Read through the entries below and return each line with the word "followed".
(DATA FOR THE TASK Opens)
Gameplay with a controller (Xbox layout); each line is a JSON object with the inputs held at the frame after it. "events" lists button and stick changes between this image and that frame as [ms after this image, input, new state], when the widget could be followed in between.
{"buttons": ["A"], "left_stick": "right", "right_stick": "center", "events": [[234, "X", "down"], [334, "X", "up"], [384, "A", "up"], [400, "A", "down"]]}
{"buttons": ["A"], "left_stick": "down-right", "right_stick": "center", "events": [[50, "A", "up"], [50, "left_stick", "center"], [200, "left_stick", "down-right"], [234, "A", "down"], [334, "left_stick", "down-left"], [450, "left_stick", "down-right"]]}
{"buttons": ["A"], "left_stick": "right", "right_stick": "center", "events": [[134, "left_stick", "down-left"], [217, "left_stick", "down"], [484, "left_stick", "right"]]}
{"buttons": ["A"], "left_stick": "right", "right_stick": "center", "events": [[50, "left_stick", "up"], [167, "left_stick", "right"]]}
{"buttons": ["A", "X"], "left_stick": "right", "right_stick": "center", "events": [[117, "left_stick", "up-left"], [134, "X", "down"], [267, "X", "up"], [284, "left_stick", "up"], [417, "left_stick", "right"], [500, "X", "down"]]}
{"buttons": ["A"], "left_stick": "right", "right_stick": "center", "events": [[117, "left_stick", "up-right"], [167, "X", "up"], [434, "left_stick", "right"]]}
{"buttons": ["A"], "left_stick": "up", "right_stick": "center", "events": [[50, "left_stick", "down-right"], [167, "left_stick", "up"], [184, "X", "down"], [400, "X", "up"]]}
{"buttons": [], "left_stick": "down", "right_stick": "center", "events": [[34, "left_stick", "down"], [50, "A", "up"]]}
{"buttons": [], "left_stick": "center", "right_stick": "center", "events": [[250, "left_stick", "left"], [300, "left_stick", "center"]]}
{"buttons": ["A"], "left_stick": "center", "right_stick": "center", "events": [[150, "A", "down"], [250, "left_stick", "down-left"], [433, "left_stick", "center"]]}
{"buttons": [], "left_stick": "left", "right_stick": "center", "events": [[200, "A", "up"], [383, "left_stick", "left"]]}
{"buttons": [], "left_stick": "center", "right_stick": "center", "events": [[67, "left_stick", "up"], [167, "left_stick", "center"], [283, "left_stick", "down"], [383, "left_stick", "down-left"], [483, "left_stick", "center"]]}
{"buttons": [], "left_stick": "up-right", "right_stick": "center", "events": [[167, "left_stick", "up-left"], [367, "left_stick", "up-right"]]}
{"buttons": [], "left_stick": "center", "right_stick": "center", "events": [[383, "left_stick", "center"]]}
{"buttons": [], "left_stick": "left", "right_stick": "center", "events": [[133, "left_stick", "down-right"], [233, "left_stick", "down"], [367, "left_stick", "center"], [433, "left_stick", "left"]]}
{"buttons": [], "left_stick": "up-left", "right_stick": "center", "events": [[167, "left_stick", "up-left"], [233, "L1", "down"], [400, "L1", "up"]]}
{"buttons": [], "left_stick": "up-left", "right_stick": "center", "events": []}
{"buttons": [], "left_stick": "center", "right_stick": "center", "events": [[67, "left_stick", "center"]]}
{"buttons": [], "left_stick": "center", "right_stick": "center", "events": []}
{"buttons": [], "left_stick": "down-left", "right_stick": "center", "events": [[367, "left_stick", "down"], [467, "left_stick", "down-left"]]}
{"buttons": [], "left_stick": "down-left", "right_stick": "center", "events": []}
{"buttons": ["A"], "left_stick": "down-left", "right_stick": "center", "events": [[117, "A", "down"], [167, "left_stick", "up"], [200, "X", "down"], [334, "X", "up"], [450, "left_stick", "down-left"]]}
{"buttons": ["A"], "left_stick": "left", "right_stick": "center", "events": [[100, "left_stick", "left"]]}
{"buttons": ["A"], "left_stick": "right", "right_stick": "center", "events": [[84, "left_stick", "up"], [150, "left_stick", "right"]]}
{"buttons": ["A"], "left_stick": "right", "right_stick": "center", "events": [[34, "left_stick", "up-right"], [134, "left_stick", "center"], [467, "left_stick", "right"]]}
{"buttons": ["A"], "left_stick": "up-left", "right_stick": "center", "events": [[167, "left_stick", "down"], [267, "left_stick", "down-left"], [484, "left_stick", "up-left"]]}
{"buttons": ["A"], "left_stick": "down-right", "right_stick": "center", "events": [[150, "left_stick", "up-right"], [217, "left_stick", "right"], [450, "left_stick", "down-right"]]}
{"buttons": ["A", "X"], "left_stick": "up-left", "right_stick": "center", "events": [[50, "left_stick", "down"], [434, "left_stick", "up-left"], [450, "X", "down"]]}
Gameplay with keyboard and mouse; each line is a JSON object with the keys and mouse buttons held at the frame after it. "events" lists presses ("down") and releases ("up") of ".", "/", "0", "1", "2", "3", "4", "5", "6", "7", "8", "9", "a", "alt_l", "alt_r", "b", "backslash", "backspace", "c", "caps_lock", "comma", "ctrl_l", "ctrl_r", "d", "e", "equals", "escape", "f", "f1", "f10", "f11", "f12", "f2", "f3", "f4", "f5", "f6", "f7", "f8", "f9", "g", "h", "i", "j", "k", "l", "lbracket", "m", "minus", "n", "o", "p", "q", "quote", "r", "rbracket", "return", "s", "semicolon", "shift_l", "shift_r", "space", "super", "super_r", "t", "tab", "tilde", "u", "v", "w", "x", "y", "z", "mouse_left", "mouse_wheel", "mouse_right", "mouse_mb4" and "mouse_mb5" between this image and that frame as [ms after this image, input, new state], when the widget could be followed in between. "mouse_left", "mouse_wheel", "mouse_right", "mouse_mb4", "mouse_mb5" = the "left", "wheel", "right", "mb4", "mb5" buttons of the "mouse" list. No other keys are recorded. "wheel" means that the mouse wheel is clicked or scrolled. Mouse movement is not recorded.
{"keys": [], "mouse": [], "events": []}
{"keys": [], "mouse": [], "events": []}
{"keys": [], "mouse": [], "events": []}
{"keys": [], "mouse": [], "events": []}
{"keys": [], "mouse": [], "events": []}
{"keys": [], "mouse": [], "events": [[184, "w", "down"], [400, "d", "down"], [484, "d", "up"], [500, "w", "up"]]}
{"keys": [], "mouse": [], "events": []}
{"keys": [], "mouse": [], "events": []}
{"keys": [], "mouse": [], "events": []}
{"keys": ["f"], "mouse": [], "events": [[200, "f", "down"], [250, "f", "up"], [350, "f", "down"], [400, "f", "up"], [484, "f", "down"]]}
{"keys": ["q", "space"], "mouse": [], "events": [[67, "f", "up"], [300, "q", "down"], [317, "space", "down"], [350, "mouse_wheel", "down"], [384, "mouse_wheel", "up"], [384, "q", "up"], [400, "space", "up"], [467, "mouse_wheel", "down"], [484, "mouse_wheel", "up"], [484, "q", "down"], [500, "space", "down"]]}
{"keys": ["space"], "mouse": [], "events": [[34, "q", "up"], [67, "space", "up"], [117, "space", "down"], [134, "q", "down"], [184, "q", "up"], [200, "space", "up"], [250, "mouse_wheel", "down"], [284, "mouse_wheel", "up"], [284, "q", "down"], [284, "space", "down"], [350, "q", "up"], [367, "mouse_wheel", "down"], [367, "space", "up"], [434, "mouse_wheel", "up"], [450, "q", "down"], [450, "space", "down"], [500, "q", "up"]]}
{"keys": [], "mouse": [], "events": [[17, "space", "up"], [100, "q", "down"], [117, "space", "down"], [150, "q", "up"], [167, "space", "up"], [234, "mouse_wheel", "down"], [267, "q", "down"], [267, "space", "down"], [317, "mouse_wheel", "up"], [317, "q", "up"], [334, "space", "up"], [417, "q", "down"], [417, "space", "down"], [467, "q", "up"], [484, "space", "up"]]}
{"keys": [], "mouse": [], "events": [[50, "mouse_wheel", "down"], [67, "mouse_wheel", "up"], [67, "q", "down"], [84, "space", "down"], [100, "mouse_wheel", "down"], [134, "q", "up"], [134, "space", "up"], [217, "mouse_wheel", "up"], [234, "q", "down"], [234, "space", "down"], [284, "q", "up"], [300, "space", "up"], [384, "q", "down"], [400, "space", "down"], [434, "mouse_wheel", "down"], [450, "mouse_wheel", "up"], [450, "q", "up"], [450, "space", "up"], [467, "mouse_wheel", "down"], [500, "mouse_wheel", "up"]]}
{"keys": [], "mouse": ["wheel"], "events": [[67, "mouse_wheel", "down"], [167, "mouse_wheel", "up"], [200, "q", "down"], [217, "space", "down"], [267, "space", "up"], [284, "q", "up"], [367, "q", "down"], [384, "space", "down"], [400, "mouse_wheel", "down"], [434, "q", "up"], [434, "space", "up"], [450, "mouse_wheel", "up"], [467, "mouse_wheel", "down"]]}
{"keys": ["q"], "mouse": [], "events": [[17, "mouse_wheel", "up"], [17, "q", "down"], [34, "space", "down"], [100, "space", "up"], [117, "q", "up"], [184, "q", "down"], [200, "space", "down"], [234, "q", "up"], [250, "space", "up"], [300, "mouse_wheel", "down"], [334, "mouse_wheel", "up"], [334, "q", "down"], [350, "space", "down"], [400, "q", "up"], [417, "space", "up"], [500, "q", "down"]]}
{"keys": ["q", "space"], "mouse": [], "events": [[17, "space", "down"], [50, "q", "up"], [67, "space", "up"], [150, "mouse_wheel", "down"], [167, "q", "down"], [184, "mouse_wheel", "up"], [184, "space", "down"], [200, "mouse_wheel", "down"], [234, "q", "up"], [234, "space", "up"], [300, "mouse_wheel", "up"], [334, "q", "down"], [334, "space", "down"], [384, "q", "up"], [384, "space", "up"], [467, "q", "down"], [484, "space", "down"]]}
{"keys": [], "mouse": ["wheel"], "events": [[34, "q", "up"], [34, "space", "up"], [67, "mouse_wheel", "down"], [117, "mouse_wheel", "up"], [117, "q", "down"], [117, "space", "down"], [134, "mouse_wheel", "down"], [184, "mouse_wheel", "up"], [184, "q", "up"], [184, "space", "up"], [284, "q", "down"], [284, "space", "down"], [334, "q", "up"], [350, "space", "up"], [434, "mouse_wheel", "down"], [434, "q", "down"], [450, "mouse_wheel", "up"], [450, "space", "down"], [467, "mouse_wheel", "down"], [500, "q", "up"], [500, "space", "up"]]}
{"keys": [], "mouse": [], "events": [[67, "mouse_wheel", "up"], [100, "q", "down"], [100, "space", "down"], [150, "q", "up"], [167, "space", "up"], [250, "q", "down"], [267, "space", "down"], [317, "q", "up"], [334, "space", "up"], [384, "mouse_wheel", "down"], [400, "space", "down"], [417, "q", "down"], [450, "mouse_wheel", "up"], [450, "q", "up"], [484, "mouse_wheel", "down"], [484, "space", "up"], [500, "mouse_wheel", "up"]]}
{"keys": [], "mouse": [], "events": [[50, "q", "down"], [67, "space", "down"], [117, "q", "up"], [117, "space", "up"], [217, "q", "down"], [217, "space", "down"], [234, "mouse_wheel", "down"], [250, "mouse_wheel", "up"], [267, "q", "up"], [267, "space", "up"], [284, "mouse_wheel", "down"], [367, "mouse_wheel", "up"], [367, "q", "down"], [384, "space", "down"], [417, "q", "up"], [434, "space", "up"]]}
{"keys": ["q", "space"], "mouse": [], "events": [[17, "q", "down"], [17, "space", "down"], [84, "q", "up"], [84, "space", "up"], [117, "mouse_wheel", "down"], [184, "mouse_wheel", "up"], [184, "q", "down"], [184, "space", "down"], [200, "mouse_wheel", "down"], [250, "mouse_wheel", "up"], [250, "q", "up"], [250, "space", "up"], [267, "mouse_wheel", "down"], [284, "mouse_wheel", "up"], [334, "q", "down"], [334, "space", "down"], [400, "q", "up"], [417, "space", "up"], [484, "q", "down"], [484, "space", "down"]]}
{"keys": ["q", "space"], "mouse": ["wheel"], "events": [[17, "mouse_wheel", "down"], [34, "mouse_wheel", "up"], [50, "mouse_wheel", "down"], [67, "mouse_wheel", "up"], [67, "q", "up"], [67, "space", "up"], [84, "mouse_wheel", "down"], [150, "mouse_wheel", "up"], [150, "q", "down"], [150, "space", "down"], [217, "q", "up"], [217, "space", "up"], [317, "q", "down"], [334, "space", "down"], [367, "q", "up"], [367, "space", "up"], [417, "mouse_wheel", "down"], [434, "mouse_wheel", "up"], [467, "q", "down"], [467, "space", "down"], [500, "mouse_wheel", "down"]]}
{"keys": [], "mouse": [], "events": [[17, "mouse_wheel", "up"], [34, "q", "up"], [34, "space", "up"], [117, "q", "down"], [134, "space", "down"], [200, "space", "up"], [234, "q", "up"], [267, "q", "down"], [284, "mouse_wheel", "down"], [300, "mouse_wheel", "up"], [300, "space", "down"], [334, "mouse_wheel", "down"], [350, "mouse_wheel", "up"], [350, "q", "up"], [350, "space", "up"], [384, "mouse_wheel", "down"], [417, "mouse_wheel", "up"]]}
(DATA FOR THE TASK Closes)
▸ RESPONSE FOR THIS EXERCISE
Gameplay with a controller (Xbox layout); each line is a JSON object with the inputs held at the frame after it. "events" lists button and stick changes between this image and that frame as [ms after this image, input, new state], when the widget could be followed in between.
Gameplay with keyboard and mouse; each line is a JSON object with the keys and mouse buttons held at the frame after it. "events" lists presses ("down") and releases ("up") of ".", "/", "0", "1", "2", "3", "4", "5", "6", "7", "8", "9", "a", "alt_l", "alt_r", "b", "backslash", "backspace", "c", "caps_lock", "comma", "ctrl_l", "ctrl_r", "d", "e", "equals", "escape", "f", "f1", "f10", "f11", "f12", "f2", "f3", "f4", "f5", "f6", "f7", "f8", "f9", "g", "h", "i", "j", "k", "l", "lbracket", "m", "minus", "n", "o", "p", "q", "quote", "r", "rbracket", "return", "s", "semicolon", "shift_l", "shift_r", "space", "super", "super_r", "t", "tab", "tilde", "u", "v", "w", "x", "y", "z", "mouse_left", "mouse_wheel", "mouse_right", "mouse_mb4" and "mouse_mb5" between this image and that frame as [ms after this image, input, new state], when the widget could be followed in between. "mouse_left", "mouse_wheel", "mouse_right", "mouse_mb4", "mouse_mb5" = the "left", "wheel", "right", "mb4", "mb5" buttons of the "mouse" list. No other keys are recorded. "wheel" means that the mouse wheel is clicked or scrolled. Mouse movement is not recorded.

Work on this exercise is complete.